Expulsions de squats et bidonvilles : une baisse en trompe l’oeil
L’Observatoire des expulsions de lieux de vie informels publie son rapport annuel. Il constate une baisse en trompe l’œil du nombre d’opérations, liée notamment à la situation autour de Calais.
L’Observatoire des expulsions de lieux de vie informel vient de publier le 28 novembre son cinquième rapport annuel. Il s’intéresse aux expulsions de squats, bidonvilles et campements sur le territoire français.
1 111 expulsions, concernant au minimum 94 732 personnes, ont été recensées entre le 1er novembre 2022 et le 31 octobre 2023 sur l’ensemble du territoire . Le nombre d’opérations a presque été divisé par deux par rapport à la période précédente durant laquelle 2 078 expulsions avaient été enregistrées. Elles avaient concerné au moins 241 123 personnes.
Une baisse importante vers Calais
Mais ces chiffres marquent des différences sur le territoire.

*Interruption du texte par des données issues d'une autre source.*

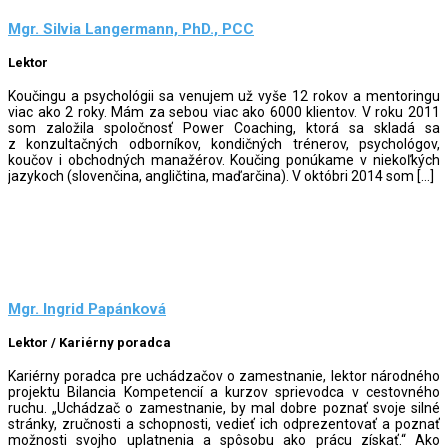
Mgr. Silvia Langermann, PhD., PCC
Lektor
Koučingu a psychológii sa venujem už vyše 12 rokov a mentoringu
viac ako 2 roky. Mám za sebou viac ako 6000 klientov. V roku 2011
som založila spoločnosť Power Coaching, ktorá sa skladá sa
z konzultačných odborníkov, kondičných trénerov, psychológov,
koučov i obchodných manažérov. Koučing ponúkame v niekoľkých
jazykoch (slovenčina, angličtina, maďarčina). V októbri 2014 som […]
Mgr. Ingrid Papánková
Lektor / Kariérny poradca
Kariérny poradca pre uchádzačov o zamestnanie, lektor národného
projektu Bilancia Kompetencií a kurzov sprievodca v cestovného
ruchu. „Uchádzač o zamestnanie, by mal dobre poznať svoje silné
stránky, zručnosti a schopnosti, vedieť ich odprezentovať a poznať
možnosti svojho uplatnenia a spôsobu ako prácu získať.“ Ako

Les expulsions sur le littoral nord sont passées de 1 770 à 729 sur la période étudiée par le rapport, soit une baisse de près de 60 %. Cette zone de littoral entre Calais et Dunkerque accueille les personnes exilées souhaitant se rendre au Royaume-Uni.
« Cette baisse importante n’est pas le signe d’une amélioration », explique Fiona Dedenys de l’association Human Rights Observers, une des huit structures qui portent l’observatoire.

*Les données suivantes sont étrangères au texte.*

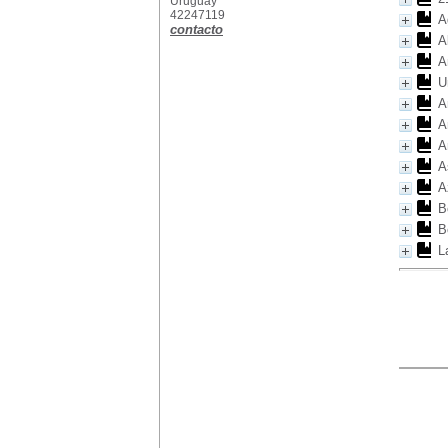
Uruguay
42247119
A
contacto
A
A
U
A
A
A
A
A
B
B
L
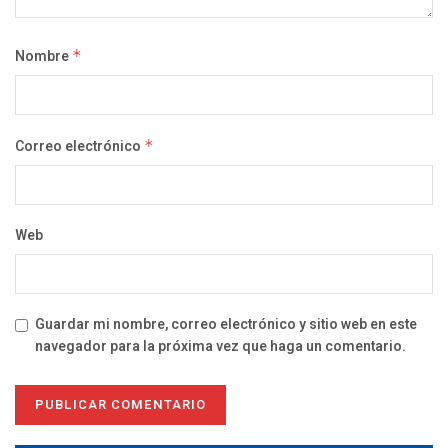
Nombre
*
Correo electrónico
*
Web
Guardar mi nombre, correo electrónico y sitio web en este
navegador para la próxima vez que haga un comentario.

Pour expliquer cette tendance, le rapport parle du faible nombre de personnes exilées présentes sur la côte à la fin de l’hiver 2022-2023 et au début du printemps, probablement en raison des conditions météorologiques complexes pour la traversée. Autre élément explicatif : certains lieux ont été condamnés après des délogements et a limité le nombre de lieux potentiellement expulsables.
Enfin, « Lors des manifestations contre la réforme des retraites, moins de brigades de forces de l’ordre étaient présentes à Calais », explique Fiona Dedenys.
La Gironde et Paris, départements avec le plus d‘expulsions
En revanche, le nombre d’expulsions croît sur le reste du territoire. L’observatoire en recense 382 entre le 1er novembre 2022 et le 31 octobre 2023 contre 308 lors de la période précédente. Il s’agit d’une hausse de 24 %. La Gironde et Paris sont les départements en dehors du nord littoral avec le plus d’expulsions recensées.
L’observatoire pointe le fait que pour l’ensemble du territoire, dans 85% des cas, les expulsions ne donnent lieu à aucune solution d’hébergement ou de relogement. C’est même 97% sur le littoral nord.
Ces expulsions peuvent représenter de vrais traumatismes pour les habitants puisque dans près de neuf cas sur dix, ils ne sont pas informés de l’opération. Autre résultat inquiétant : dans 89 % des cas, les biens des personnes sont détruits ou confisqués.
Pourquoi l’Observatoire s’intéresse-t-il en particulier aux enfants ?
Cette année, l’observatoire s’intéresse en particulier aux conséquences de ces expulsions sur les enfants. « On a mis l’accent sur la question des enfants car ils sont encore plus touchés par les effets des expulsions, d’absence de logement notamment en ce qui concerne la scolarité », explique Manuel Domergue, directeur des études de la Fondation Abbé Pierre, une des associations à l’origine de l’observatoire. D’ailleurs, 77 % des expulsions recensées (sauf sur le nord littoral) ont lieu pendant l’année scolaire.
L'observatoire propose d’ailleurs l’instauration d’une « trêve scolaire » pour interdire les expulsions durant l’année scolaire dans le but de « garantir une continuité pédagogique ».